------ Working data ------

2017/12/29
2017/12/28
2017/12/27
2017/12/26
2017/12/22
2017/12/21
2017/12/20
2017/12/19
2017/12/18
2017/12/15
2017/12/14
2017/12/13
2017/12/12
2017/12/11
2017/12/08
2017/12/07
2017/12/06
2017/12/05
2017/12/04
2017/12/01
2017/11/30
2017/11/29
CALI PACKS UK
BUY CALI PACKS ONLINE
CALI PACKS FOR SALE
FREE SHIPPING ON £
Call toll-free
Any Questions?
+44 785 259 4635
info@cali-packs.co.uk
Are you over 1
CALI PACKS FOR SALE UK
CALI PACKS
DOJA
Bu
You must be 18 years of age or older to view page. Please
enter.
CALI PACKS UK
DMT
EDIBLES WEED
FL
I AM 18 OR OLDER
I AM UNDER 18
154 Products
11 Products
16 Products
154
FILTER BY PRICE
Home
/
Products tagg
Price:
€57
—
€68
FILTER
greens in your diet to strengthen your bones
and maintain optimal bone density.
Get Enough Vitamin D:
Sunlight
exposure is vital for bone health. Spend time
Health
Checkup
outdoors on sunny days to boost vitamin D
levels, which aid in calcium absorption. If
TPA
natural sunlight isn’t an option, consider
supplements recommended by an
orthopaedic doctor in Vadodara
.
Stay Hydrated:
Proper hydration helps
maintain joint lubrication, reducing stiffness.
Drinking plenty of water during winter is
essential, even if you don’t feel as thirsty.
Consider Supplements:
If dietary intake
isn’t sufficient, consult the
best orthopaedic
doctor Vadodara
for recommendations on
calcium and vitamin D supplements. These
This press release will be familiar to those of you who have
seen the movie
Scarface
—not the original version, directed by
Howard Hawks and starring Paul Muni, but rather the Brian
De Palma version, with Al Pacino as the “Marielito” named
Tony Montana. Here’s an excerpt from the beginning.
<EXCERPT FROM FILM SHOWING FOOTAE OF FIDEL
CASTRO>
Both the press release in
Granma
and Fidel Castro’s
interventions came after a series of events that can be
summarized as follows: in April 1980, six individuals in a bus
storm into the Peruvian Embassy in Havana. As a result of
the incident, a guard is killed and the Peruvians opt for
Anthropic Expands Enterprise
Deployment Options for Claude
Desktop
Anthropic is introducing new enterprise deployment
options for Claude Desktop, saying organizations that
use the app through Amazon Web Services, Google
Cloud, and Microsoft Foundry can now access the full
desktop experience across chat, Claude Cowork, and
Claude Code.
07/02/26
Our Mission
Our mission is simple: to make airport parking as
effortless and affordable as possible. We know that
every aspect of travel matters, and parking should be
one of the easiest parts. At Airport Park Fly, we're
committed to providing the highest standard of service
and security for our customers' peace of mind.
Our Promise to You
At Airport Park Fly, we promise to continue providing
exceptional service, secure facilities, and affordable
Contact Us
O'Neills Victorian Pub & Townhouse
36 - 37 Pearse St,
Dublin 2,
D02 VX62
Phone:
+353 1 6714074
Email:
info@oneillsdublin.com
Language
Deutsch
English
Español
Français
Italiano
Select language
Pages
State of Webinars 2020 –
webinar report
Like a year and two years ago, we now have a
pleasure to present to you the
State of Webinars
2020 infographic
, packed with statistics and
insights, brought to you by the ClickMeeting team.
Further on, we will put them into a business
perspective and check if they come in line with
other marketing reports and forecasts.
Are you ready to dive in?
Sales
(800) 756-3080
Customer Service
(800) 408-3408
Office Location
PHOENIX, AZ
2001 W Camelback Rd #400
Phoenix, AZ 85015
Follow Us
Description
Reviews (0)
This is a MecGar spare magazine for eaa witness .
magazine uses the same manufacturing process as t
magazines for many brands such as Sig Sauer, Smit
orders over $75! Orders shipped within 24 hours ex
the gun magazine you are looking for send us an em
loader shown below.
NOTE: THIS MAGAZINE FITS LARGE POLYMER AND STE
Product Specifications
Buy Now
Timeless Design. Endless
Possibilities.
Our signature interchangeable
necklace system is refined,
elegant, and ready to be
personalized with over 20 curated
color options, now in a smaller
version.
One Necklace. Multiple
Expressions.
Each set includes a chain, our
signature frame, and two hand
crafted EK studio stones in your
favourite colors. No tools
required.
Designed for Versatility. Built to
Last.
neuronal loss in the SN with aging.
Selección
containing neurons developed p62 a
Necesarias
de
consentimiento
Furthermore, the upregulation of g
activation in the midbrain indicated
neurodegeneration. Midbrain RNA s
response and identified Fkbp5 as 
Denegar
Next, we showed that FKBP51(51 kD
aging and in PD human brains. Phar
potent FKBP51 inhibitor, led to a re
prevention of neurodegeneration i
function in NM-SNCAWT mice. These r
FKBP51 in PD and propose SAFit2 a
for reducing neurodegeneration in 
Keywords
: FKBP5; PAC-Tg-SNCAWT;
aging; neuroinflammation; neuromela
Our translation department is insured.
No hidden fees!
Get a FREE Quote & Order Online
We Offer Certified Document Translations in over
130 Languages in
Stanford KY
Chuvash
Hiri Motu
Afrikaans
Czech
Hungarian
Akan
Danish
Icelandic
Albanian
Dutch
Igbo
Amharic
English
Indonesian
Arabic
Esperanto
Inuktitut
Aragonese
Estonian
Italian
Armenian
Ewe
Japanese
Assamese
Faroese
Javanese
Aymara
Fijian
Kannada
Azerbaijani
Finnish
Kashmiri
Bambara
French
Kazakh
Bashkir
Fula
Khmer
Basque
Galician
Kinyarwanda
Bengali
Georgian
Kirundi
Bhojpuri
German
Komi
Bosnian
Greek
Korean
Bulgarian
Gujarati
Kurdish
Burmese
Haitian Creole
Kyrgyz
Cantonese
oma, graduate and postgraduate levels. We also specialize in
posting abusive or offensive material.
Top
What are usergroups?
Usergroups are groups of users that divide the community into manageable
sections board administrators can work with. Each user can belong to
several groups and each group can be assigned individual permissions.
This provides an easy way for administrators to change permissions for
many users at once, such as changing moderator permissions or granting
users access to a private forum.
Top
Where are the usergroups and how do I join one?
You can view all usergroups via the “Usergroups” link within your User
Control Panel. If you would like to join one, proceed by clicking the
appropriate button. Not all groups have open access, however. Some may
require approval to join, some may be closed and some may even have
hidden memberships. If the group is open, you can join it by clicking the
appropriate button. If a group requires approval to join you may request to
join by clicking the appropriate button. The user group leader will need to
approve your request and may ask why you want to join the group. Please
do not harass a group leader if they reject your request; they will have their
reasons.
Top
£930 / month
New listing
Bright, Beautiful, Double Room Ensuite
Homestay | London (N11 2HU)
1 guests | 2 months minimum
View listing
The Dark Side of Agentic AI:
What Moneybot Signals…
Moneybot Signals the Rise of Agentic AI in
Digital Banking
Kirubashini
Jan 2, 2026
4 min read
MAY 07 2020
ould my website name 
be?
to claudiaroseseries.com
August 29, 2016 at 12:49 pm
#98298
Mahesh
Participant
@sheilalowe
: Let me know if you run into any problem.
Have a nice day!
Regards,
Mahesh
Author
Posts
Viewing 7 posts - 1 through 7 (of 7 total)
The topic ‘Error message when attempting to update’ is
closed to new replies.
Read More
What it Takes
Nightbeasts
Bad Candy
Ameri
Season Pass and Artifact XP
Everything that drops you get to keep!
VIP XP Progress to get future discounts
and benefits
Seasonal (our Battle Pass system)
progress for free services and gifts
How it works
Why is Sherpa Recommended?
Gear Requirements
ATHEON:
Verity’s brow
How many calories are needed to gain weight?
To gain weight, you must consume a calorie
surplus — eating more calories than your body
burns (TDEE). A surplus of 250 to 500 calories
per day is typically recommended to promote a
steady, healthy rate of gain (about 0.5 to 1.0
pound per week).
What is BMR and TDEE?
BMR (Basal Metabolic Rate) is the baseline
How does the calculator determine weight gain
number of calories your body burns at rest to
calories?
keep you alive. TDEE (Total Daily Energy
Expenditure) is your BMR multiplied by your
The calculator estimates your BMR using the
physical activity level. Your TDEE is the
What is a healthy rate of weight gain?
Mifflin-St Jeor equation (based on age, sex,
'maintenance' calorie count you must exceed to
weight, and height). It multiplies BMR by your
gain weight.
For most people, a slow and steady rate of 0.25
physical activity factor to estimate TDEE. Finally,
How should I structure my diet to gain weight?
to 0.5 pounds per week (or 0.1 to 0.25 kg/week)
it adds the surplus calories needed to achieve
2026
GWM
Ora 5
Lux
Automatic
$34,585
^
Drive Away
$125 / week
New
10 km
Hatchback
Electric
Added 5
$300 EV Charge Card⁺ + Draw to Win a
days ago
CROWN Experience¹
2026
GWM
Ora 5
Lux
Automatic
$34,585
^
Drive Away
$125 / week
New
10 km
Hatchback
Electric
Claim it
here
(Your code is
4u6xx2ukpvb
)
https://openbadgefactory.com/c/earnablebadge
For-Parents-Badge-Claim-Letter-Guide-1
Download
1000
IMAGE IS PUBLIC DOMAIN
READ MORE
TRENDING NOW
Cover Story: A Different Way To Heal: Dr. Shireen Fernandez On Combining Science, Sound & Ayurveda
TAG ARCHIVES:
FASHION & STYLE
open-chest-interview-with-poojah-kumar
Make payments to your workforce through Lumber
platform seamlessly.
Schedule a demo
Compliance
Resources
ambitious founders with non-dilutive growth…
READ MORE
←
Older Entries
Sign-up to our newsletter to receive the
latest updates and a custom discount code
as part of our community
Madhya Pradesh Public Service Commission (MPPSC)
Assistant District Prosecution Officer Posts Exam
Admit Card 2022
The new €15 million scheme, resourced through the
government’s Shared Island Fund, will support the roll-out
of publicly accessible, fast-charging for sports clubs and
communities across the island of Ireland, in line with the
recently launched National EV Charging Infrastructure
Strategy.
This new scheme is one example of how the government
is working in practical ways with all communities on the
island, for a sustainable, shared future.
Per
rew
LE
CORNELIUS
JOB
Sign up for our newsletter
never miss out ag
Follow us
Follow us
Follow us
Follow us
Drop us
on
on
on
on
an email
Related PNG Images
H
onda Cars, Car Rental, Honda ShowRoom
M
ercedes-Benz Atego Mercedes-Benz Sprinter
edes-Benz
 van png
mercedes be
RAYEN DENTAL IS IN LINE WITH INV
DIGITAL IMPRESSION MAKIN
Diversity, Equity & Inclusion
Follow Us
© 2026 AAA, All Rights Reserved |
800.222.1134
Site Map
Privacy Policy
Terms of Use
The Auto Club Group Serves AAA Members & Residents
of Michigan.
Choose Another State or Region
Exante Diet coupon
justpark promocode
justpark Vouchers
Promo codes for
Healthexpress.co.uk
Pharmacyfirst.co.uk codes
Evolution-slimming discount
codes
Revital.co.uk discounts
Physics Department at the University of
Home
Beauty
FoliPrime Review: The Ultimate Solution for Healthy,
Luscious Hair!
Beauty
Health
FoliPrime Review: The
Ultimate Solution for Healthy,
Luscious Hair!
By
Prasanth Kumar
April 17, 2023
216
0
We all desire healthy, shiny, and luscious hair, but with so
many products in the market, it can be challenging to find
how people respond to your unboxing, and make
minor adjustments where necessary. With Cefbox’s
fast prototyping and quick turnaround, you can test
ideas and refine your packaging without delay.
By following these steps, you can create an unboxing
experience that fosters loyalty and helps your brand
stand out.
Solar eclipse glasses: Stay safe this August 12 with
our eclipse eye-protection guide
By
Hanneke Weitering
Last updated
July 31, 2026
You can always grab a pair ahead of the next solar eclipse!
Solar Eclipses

------

§ What the task asks
Retype only the lines running from the top of the listing to the line that holds "greens in your diet to strengthen your bones", both ends included.

§ Your solution
2017/12/29
2017/12/28
2017/12/27
2017/12/26
2017/12/22
2017/12/21
2017/12/20
2017/12/19
2017/12/18
2017/12/15
2017/12/14
2017/12/13
2017/12/12
2017/12/11
2017/12/08
2017/12/07
2017/12/06
2017/12/05
2017/12/04
2017/12/01
2017/11/30
2017/11/29
CALI PACKS UK
BUY CALI PACKS ONLINE
CALI PACKS FOR SALE
FREE SHIPPING ON £
Call toll-free
Any Questions?
+44 785 259 4635
info@cali-packs.co.uk
Are you over 1
CALI PACKS FOR SALE UK
CALI PACKS
DOJA
Bu
You must be 18 years of age or older to view page. Please
enter.
CALI PACKS UK
DMT
EDIBLES WEED
FL
I AM 18 OR OLDER
I AM UNDER 18
154 Products
11 Products
16 Products
154
FILTER BY PRICE
Home
/
Products tagg
Price:
€57
—
€68
FILTER
greens in your diet to strengthen your bones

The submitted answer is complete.